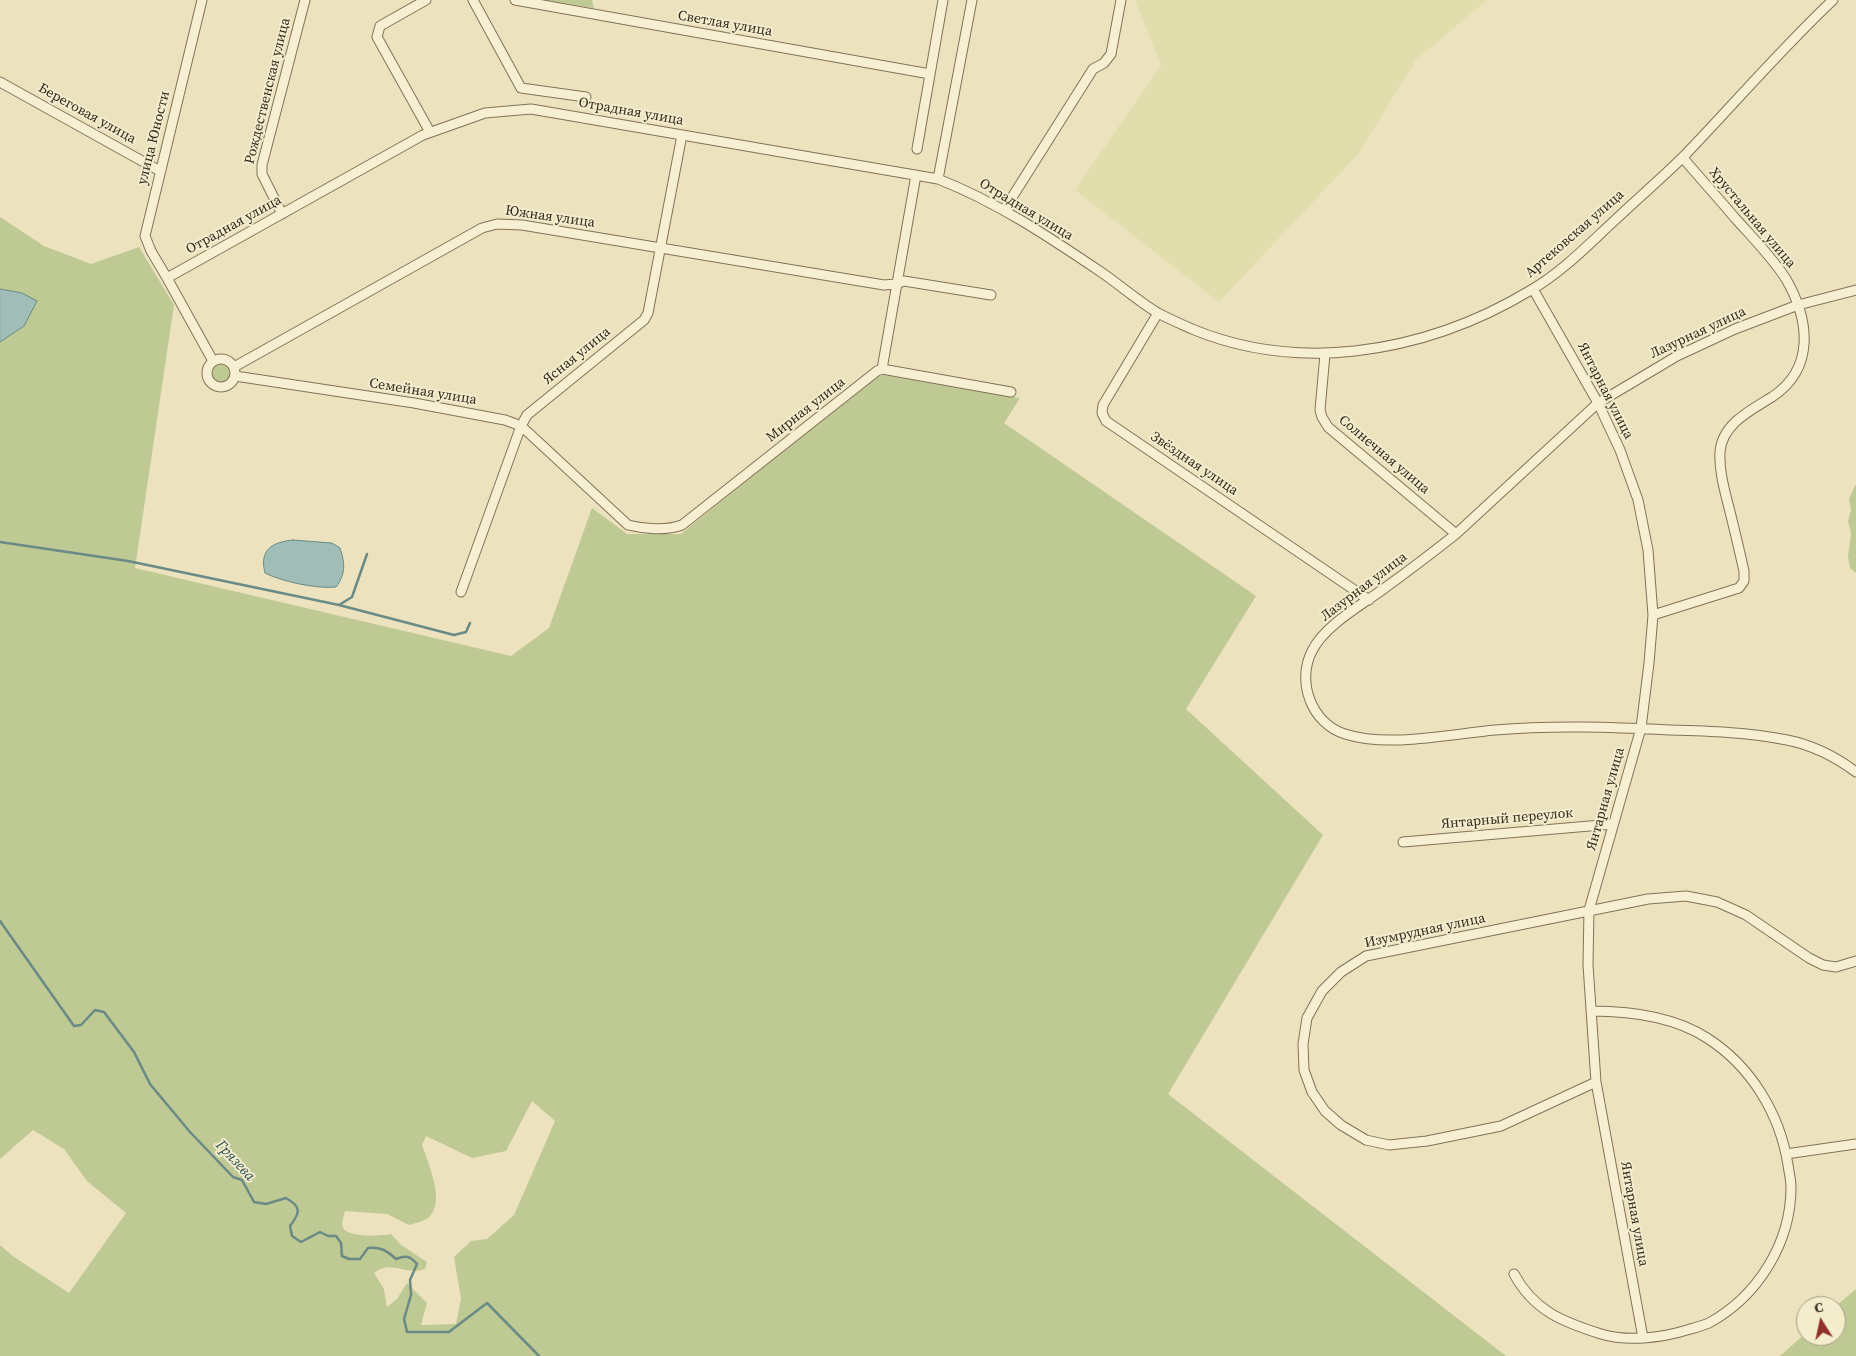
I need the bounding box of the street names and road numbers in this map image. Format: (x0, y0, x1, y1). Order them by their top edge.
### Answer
street label: Светлая улица (677, 7, 773, 41)
street label: Рождественская улица (242, 16, 294, 166)
street label: Береговая улица (35, 80, 139, 148)
street label: улица Юности (134, 89, 174, 187)
street label: Отрадная улица (577, 94, 685, 130)
street label: Хрустальная улица (1705, 164, 1799, 272)
street label: Отрадная улица (976, 175, 1076, 245)
street label: Артековская улица (1522, 186, 1628, 282)
street label: Отрадная улица (183, 192, 285, 258)
street label: Южная улица (504, 202, 596, 232)
street label: Лазурная улица (1647, 303, 1749, 363)
street label: Ясная улица (540, 324, 614, 388)
street label: Янтарная улица (1573, 340, 1637, 442)
street label: Мирная улица (763, 374, 849, 446)
street label: Семейная улица (368, 375, 478, 409)
street label: Солнечная улица (1335, 412, 1433, 498)
street label: Звёздная улица (1147, 428, 1241, 500)
street label: Лазурная улица (1317, 549, 1411, 625)
street label: Янтарная улица (1583, 746, 1629, 852)
street label: Янтарный переулок (1440, 805, 1574, 833)
street label: Изумрудная улица (1363, 910, 1487, 952)
street label: Янтарная улица (1617, 1160, 1651, 1268)

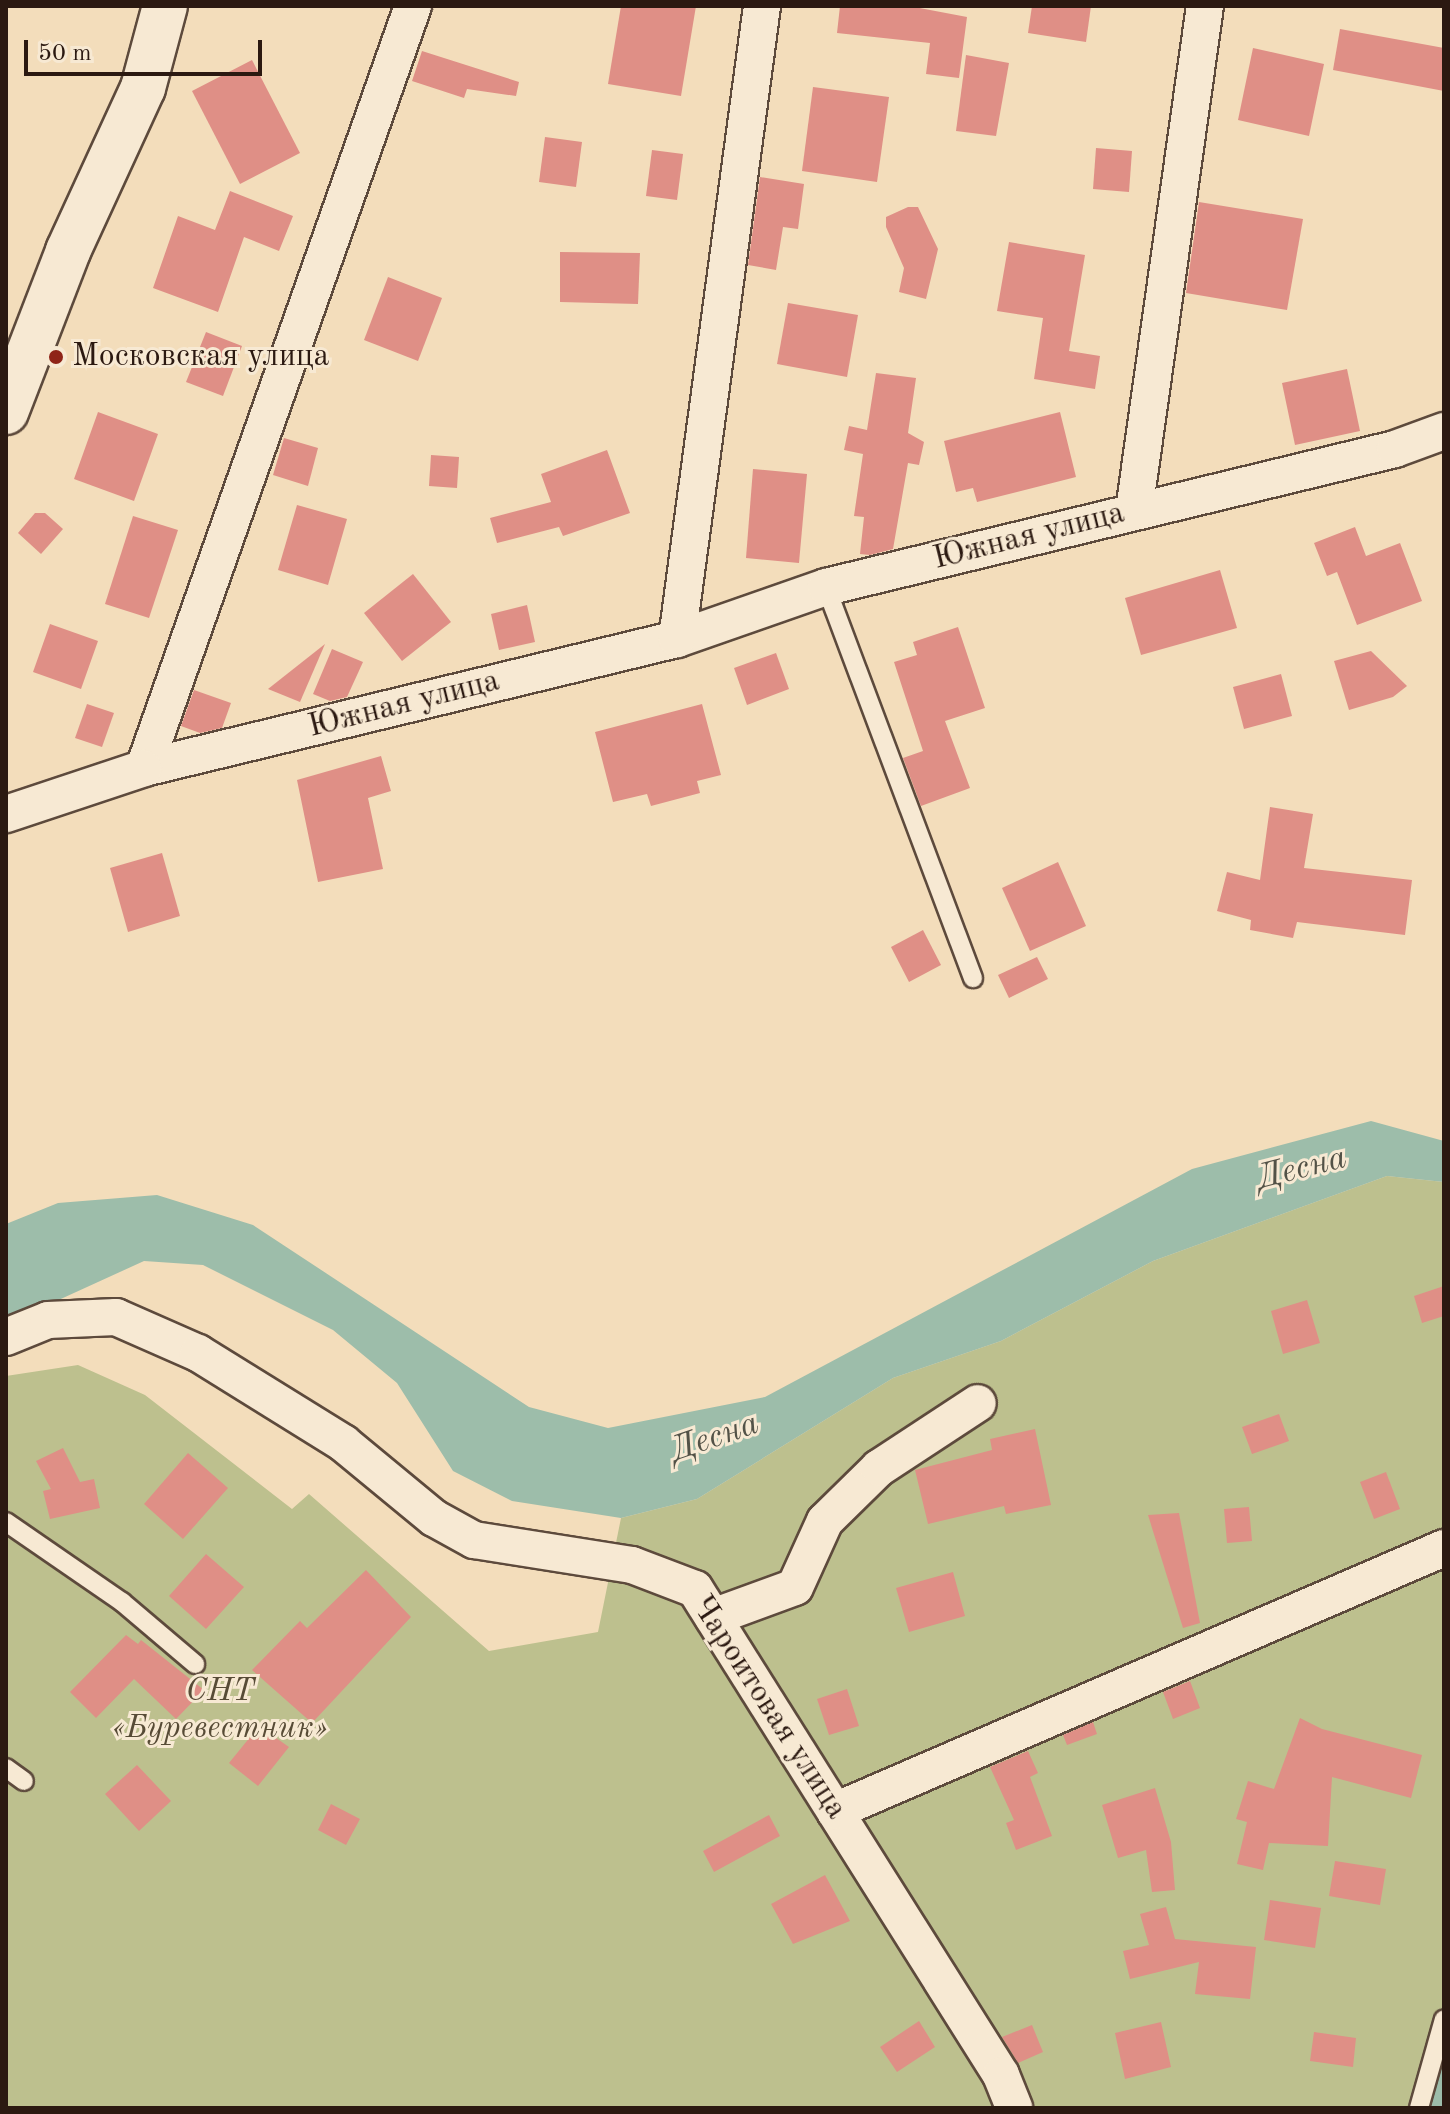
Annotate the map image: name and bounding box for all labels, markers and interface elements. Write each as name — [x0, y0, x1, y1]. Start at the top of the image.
scale bar — [28, 24, 266, 74]
text: 50 m — [38, 42, 92, 66]
place label: Московская улица — [72, 338, 329, 376]
marker: Московская улица — [47, 348, 65, 366]
street label: Южная улица — [929, 495, 1129, 579]
street label: Южная улица — [304, 663, 504, 747]
water label: Десна — [1253, 1138, 1351, 1200]
water label: Десна — [665, 1404, 765, 1472]
street label: Чароитовая улица — [682, 1589, 854, 1827]
park label: СНТ «Буревестник» — [112, 1674, 328, 1749]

■ TASK BRIEF:
Print the data again, word for word, without any pictures.

■ SOLUTION TO THIS PROBLEM:
I need the bounding box of the street names and road numbers in this map image. Format: (x0, y0, x1, y1). Order them by their top edge.
### Answer
street label: Светлая улица (677, 7, 773, 41)
street label: Рождественская улица (242, 16, 294, 166)
street label: Береговая улица (35, 80, 139, 148)
street label: улица Юности (134, 89, 174, 187)
street label: Отрадная улица (577, 94, 685, 130)
street label: Хрустальная улица (1705, 164, 1799, 272)
street label: Отрадная улица (976, 175, 1076, 245)
street label: Артековская улица (1522, 186, 1628, 282)
street label: Отрадная улица (183, 192, 285, 258)
street label: Южная улица (504, 202, 596, 232)
street label: Лазурная улица (1647, 303, 1749, 363)
street label: Ясная улица (540, 324, 614, 388)
street label: Янтарная улица (1573, 340, 1637, 442)
street label: Мирная улица (763, 374, 849, 446)
street label: Семейная улица (368, 375, 478, 409)
street label: Солнечная улица (1335, 412, 1433, 498)
street label: Звёздная улица (1147, 428, 1241, 500)
street label: Лазурная улица (1317, 549, 1411, 625)
street label: Янтарная улица (1583, 746, 1629, 852)
street label: Янтарный переулок (1440, 805, 1574, 833)
street label: Изумрудная улица (1363, 910, 1487, 952)
street label: Янтарная улица (1617, 1160, 1651, 1268)

Annotate the map image: name and bounding box for all labels, markers and interface elements. Write each as name — [x0, y0, x1, y1]. Start at the top of the image.
scale bar — [28, 24, 266, 74]
text: 50 m — [38, 42, 92, 66]
place label: Московская улица — [72, 338, 329, 376]
marker: Московская улица — [47, 348, 65, 366]
street label: Южная улица — [929, 495, 1129, 579]
street label: Южная улица — [304, 663, 504, 747]
water label: Десна — [1253, 1138, 1351, 1200]
water label: Десна — [665, 1404, 765, 1472]
street label: Чароитовая улица — [682, 1589, 854, 1827]
park label: СНТ «Буревестник» — [112, 1674, 328, 1749]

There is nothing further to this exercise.